Vroomfondleswaistcoat · 06/08/2025 09:51

Oh sweetie. You poor soul. Allow yourself to grieve, you've lost someone as surely as if they died, you just have to cope with them still walking and talking. Lean on people in real life as much as you can, people genuinely want to help in situations like this.

But know that the pain will pass. You won't feel like this forever (which is no help right now, of course) and life will be bright again. Your XH will find that the grass absolutely isn't greener and that he has to live with himself, knowing what he's done. Be prepared for him to agree to take the children often, and then not to do it, so shore yourself up against being 100% there for them.

Deep breaths, lots of tea and try to get as much rest as you can. As I said, lean on others. Your ex is a tosspot (and you can tell him I said that).

JFDIYOLO · 06/08/2025 09:54

I'm so sorry, love. Like so many men, he has decided no longer being the centre of your universe that now includes other calls on your time, attention and love is not for him. Utter selfishness personified, and a tedious cliché.

You need your team.

Are parents / any siblings about? Please share with yours, you'll need their support and I hope they'll be there for you and your children with open arms.

Does his mother know? She will of course side with her son, but remember she will be thinking of the grandchildren too. Facilitate his parents seeing them.

If you work, even if off on mat leave, ensure your line manager is aware of what you're going through. Staff welfare is part of their job.

And remember you and the children have RIGHTS.

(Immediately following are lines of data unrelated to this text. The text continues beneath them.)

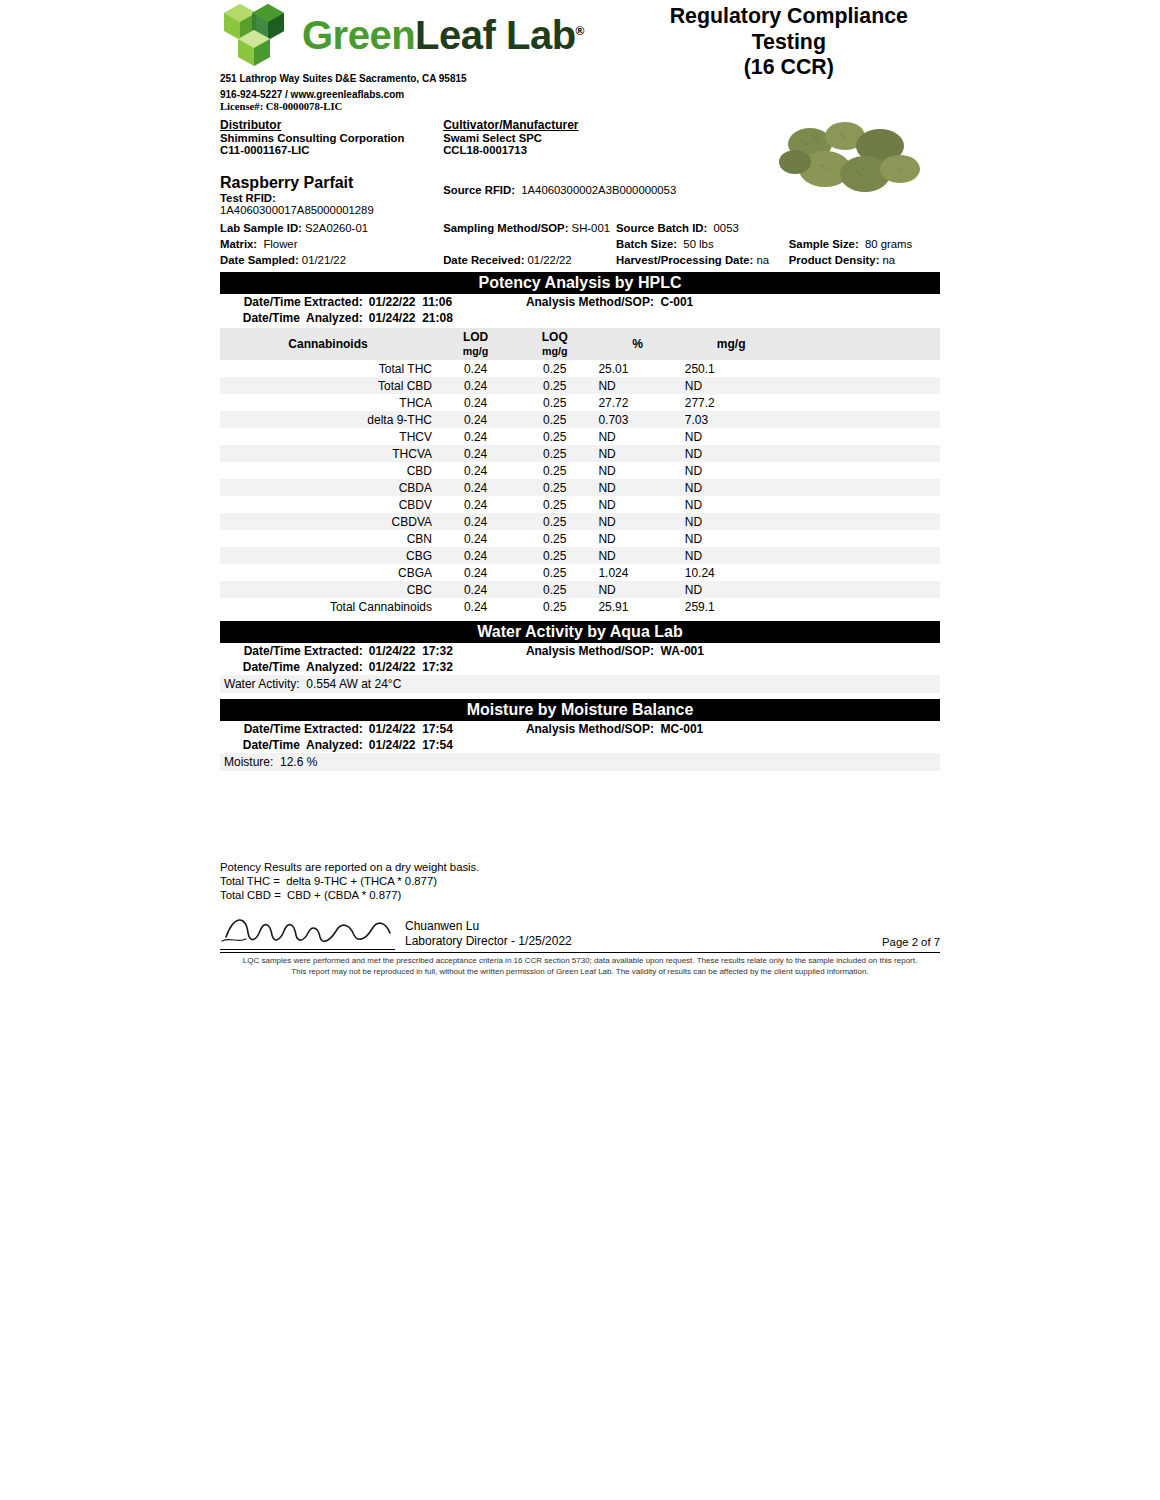Green Leaf Lab®
251 Lathrop Way Suites D&E Sacramento, CA 95815
916-924-5227 / www.greenleaflabs.com
License#: C8-0000078-LIC
Regulatory Compliance Testing
(16 CCR)
Distributor
Shimmins Consulting Corporation
C11-0001167-LIC
Cultivator/Manufacturer
Swami Select SPC
CCL18-0001713
Raspberry Parfait
Test RFID:
1A4060300017A85000001289
Source RFID: 1A4060300002A3B000000053
Lab Sample ID: S2A0260-01
Sampling Method/SOP: SH-001
Source Batch ID: 0053
Matrix: Flower
Batch Size: 50 lbs
Sample Size: 80 grams
Date Sampled: 01/21/22
Date Received: 01/22/22
Harvest/Processing Date: na
Product Density: na
Potency Analysis by HPLC
Date/Time Extracted:
01/22/22 11:06
Analysis Method/SOP: C-001
Date/Time Analyzed:
01/24/22 21:08
| Cannabinoids | LOD mg/g | LOQ mg/g | % | mg/g | |
| --- | --- | --- | --- | --- | --- |
| Total THC | 0.24 | 0.25 | 25.01 | 250.1 | |
| Total CBD | 0.24 | 0.25 | ND | ND | |
| THCA | 0.24 | 0.25 | 27.72 | 277.2 | |
| delta 9-THC | 0.24 | 0.25 | 0.703 | 7.03 | |
| THCV | 0.24 | 0.25 | ND | ND | |
| THCVA | 0.24 | 0.25 | ND | ND | |
| CBD | 0.24 | 0.25 | ND | ND | |
| CBDA | 0.24 | 0.25 | ND | ND | |
| CBDV | 0.24 | 0.25 | ND | ND | |
| CBDVA | 0.24 | 0.25 | ND | ND | |
| CBN | 0.24 | 0.25 | ND | ND | |
| CBG | 0.24 | 0.25 | ND | ND | |
| CBGA | 0.24 | 0.25 | 1.024 | 10.24 | |
| CBC | 0.24 | 0.25 | ND | ND | |
| Total Cannabinoids | 0.24 | 0.25 | 25.91 | 259.1 | |
Water Activity by Aqua Lab
Date/Time Extracted:
01/24/22 17:32
Analysis Method/SOP: WA-001
Date/Time Analyzed:
01/24/22 17:32
Water Activity: 0.554 AW at 24°C
Moisture by Moisture Balance
Date/Time Extracted:
01/24/22 17:54
Analysis Method/SOP: MC-001
Date/Time Analyzed:
01/24/22 17:54
Moisture: 12.6 %
Potency Results are reported on a dry weight basis.
Total THC = delta 9-THC + (THCA * 0.877)
Total CBD = CBD + (CBDA * 0.877)
Chuanwen Lu
Laboratory Director - 1/25/2022
Page 2 of 7
LQC samples were performed and met the prescribed acceptance criteria in 16 CCR section 5730; data available upon request. These results relate only to the sample included on this report.
This report may not be reproduced in full, without the written permission of Green Leaf Lab. The validity of results can be affected by the client supplied information.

Find your rage and your steel within the grief and the shock.

See a solicitor. You're married, so you co-own everything. Believe them, not anything he might try to make you believe, because he is not your friend.

See a financial advisor.

Find out about his duties re child maintenance etc.

Keep records of every penny you spend on the children.

Keep communications with him formal, in writing (emails not texts, for the paper trail) and filed.

Be prepared for him to start reframing and retelling the story - 'if you hadn't... I'd never have ... Now look what you made me do' bullshit.

Remain polite and businesslike - the 'crazy ex' lie is common and you don't want to give him any ammunition.